- The task: Each entry below should be retyped exactly as given.

- Task inputs:
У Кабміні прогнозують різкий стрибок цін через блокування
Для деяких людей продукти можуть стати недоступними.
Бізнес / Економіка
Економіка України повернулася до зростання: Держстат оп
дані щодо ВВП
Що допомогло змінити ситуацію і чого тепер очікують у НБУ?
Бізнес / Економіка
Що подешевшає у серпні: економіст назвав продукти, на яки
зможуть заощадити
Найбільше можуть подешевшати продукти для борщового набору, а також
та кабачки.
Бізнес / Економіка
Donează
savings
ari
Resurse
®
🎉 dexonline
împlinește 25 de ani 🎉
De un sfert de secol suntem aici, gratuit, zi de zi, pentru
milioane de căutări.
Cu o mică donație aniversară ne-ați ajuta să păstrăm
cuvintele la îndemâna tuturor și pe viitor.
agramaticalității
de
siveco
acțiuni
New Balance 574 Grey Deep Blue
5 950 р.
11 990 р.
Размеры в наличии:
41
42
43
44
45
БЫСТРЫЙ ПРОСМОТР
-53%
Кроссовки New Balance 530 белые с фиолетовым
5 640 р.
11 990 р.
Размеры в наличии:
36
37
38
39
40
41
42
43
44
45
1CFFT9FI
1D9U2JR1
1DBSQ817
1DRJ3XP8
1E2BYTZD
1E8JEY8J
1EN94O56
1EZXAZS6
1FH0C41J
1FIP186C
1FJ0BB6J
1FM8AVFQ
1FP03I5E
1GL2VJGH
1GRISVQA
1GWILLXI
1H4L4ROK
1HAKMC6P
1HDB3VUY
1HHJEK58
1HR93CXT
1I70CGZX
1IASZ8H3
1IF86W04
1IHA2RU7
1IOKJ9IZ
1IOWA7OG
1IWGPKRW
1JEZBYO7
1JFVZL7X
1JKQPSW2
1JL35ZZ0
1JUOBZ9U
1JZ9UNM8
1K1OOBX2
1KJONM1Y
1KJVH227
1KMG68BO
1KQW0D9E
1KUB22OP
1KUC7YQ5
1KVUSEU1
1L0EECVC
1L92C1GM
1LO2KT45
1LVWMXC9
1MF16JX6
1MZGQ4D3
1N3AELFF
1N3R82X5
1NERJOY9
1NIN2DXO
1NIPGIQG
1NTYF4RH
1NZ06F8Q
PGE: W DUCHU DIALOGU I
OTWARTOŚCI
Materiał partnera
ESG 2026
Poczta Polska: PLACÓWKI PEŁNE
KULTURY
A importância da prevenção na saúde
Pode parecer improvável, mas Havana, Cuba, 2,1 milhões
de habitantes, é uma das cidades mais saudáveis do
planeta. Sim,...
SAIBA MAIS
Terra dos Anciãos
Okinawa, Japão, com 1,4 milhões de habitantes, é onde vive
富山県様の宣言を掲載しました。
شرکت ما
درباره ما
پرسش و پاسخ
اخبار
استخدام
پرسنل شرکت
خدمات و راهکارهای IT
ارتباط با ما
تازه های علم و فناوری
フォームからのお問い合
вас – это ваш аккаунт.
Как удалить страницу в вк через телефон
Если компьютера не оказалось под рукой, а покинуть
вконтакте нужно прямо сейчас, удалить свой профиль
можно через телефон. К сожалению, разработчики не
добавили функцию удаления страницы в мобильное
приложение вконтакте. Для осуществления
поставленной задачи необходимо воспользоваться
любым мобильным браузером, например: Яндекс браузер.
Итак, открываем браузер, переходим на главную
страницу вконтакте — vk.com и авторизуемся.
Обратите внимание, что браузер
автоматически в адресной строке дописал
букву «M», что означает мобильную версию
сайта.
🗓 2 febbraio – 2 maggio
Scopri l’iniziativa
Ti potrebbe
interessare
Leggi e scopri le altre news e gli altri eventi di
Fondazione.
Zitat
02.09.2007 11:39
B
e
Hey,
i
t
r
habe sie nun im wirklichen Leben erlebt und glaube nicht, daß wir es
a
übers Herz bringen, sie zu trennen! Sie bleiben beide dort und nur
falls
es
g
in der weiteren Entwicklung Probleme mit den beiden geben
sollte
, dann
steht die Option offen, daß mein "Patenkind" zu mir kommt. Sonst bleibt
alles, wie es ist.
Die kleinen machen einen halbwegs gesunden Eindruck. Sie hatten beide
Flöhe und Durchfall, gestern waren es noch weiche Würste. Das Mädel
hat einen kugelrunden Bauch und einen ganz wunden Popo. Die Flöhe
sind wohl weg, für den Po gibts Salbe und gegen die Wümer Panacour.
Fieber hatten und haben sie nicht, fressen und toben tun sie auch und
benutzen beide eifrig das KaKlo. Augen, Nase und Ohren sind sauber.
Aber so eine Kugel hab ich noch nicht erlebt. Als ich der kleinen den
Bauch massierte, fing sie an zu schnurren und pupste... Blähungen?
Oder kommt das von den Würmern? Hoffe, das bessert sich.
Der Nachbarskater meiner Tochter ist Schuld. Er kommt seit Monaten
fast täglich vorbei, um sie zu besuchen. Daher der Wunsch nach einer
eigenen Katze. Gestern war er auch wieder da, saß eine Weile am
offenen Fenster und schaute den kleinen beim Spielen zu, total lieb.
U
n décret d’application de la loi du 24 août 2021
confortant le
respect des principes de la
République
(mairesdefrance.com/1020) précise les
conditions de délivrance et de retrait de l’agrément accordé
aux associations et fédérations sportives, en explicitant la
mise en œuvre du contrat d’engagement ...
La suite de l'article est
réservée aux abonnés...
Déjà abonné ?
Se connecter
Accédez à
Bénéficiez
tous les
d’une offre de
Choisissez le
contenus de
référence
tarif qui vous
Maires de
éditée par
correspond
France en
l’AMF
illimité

- Exercise response:
У Кабміні прогнозують різкий стрибок цін через блокування
Для деяких людей продукти можуть стати недоступними.
Бізнес / Економіка
Економіка України повернулася до зростання: Держстат оп
дані щодо ВВП
Що допомогло змінити ситуацію і чого тепер очікують у НБУ?
Бізнес / Економіка
Що подешевшає у серпні: економіст назвав продукти, на яки
зможуть заощадити
Найбільше можуть подешевшати продукти для борщового набору, а також
та кабачки.
Бізнес / Економіка
Donează
savings
ari
Resurse
®
🎉 dexonline
împlinește 25 de ani 🎉
De un sfert de secol suntem aici, gratuit, zi de zi, pentru
milioane de căutări.
Cu o mică donație aniversară ne-ați ajuta să păstrăm
cuvintele la îndemâna tuturor și pe viitor.
agramaticalității
de
siveco
acțiuni
New Balance 574 Grey Deep Blue
5 950 р.
11 990 р.
Размеры в наличии:
41
42
43
44
45
БЫСТРЫЙ ПРОСМОТР
-53%
Кроссовки New Balance 530 белые с фиолетовым
5 640 р.
11 990 р.
Размеры в наличии:
36
37
38
39
40
41
42
43
44
45
1CFFT9FI
1D9U2JR1
1DBSQ817
1DRJ3XP8
1E2BYTZD
1E8JEY8J
1EN94O56
1EZXAZS6
1FH0C41J
1FIP186C
1FJ0BB6J
1FM8AVFQ
1FP03I5E
1GL2VJGH
1GRISVQA
1GWILLXI
1H4L4ROK
1HAKMC6P
1HDB3VUY
1HHJEK58
1HR93CXT
1I70CGZX
1IASZ8H3
1IF86W04
1IHA2RU7
1IOKJ9IZ
1IOWA7OG
1IWGPKRW
1JEZBYO7
1JFVZL7X
1JKQPSW2
1JL35ZZ0
1JUOBZ9U
1JZ9UNM8
1K1OOBX2
1KJONM1Y
1KJVH227
1KMG68BO
1KQW0D9E
1KUB22OP
1KUC7YQ5
1KVUSEU1
1L0EECVC
1L92C1GM
1LO2KT45
1LVWMXC9
1MF16JX6
1MZGQ4D3
1N3AELFF
1N3R82X5
1NERJOY9
1NIN2DXO
1NIPGIQG
1NTYF4RH
1NZ06F8Q
PGE: W DUCHU DIALOGU I
OTWARTOŚCI
Materiał partnera
ESG 2026
Poczta Polska: PLACÓWKI PEŁNE
KULTURY
A importância da prevenção na saúde
Pode parecer improvável, mas Havana, Cuba, 2,1 milhões
de habitantes, é uma das cidades mais saudáveis do
planeta. Sim,...
SAIBA MAIS
Terra dos Anciãos
Okinawa, Japão, com 1,4 milhões de habitantes, é onde vive
富山県様の宣言を掲載しました。
شرکت ما
درباره ما
پرسش و پاسخ
اخبار
استخدام
پرسنل شرکت
خدمات و راهکارهای IT
ارتباط با ما
تازه های علم و فناوری
フォームからのお問い合
вас – это ваш аккаунт.
Как удалить страницу в вк через телефон
Если компьютера не оказалось под рукой, а покинуть
вконтакте нужно прямо сейчас, удалить свой профиль
можно через телефон. К сожалению, разработчики не
добавили функцию удаления страницы в мобильное
приложение вконтакте. Для осуществления
поставленной задачи необходимо воспользоваться
любым мобильным браузером, например: Яндекс браузер.
Итак, открываем браузер, переходим на главную
страницу вконтакте — vk.com и авторизуемся.
Обратите внимание, что браузер
автоматически в адресной строке дописал
букву «M», что означает мобильную версию
сайта.
🗓 2 febbraio – 2 maggio
Scopri l’iniziativa
Ti potrebbe
interessare
Leggi e scopri le altre news e gli altri eventi di
Fondazione.
Zitat
02.09.2007 11:39
B
e
Hey,
i
t
r
habe sie nun im wirklichen Leben erlebt und glaube nicht, daß wir es
a
übers Herz bringen, sie zu trennen! Sie bleiben beide dort und nur
falls
es
g
in der weiteren Entwicklung Probleme mit den beiden geben
sollte
, dann
steht die Option offen, daß mein "Patenkind" zu mir kommt. Sonst bleibt
alles, wie es ist.
Die kleinen machen einen halbwegs gesunden Eindruck. Sie hatten beide
Flöhe und Durchfall, gestern waren es noch weiche Würste. Das Mädel
hat einen kugelrunden Bauch und einen ganz wunden Popo. Die Flöhe
sind wohl weg, für den Po gibts Salbe und gegen die Wümer Panacour.
Fieber hatten und haben sie nicht, fressen und toben tun sie auch und
benutzen beide eifrig das KaKlo. Augen, Nase und Ohren sind sauber.
Aber so eine Kugel hab ich noch nicht erlebt. Als ich der kleinen den
Bauch massierte, fing sie an zu schnurren und pupste... Blähungen?
Oder kommt das von den Würmern? Hoffe, das bessert sich.
Der Nachbarskater meiner Tochter ist Schuld. Er kommt seit Monaten
fast täglich vorbei, um sie zu besuchen. Daher der Wunsch nach einer
eigenen Katze. Gestern war er auch wieder da, saß eine Weile am
offenen Fenster und schaute den kleinen beim Spielen zu, total lieb.
U
n décret d’application de la loi du 24 août 2021
confortant le
respect des principes de la
République
(mairesdefrance.com/1020) précise les
conditions de délivrance et de retrait de l’agrément accordé
aux associations et fédérations sportives, en explicitant la
mise en œuvre du contrat d’engagement ...
La suite de l'article est
réservée aux abonnés...
Déjà abonné ?
Se connecter
Accédez à
Bénéficiez
tous les
d’une offre de
Choisissez le
contenus de
référence
tarif qui vous
Maires de
éditée par
correspond
France en
l’AMF
illimité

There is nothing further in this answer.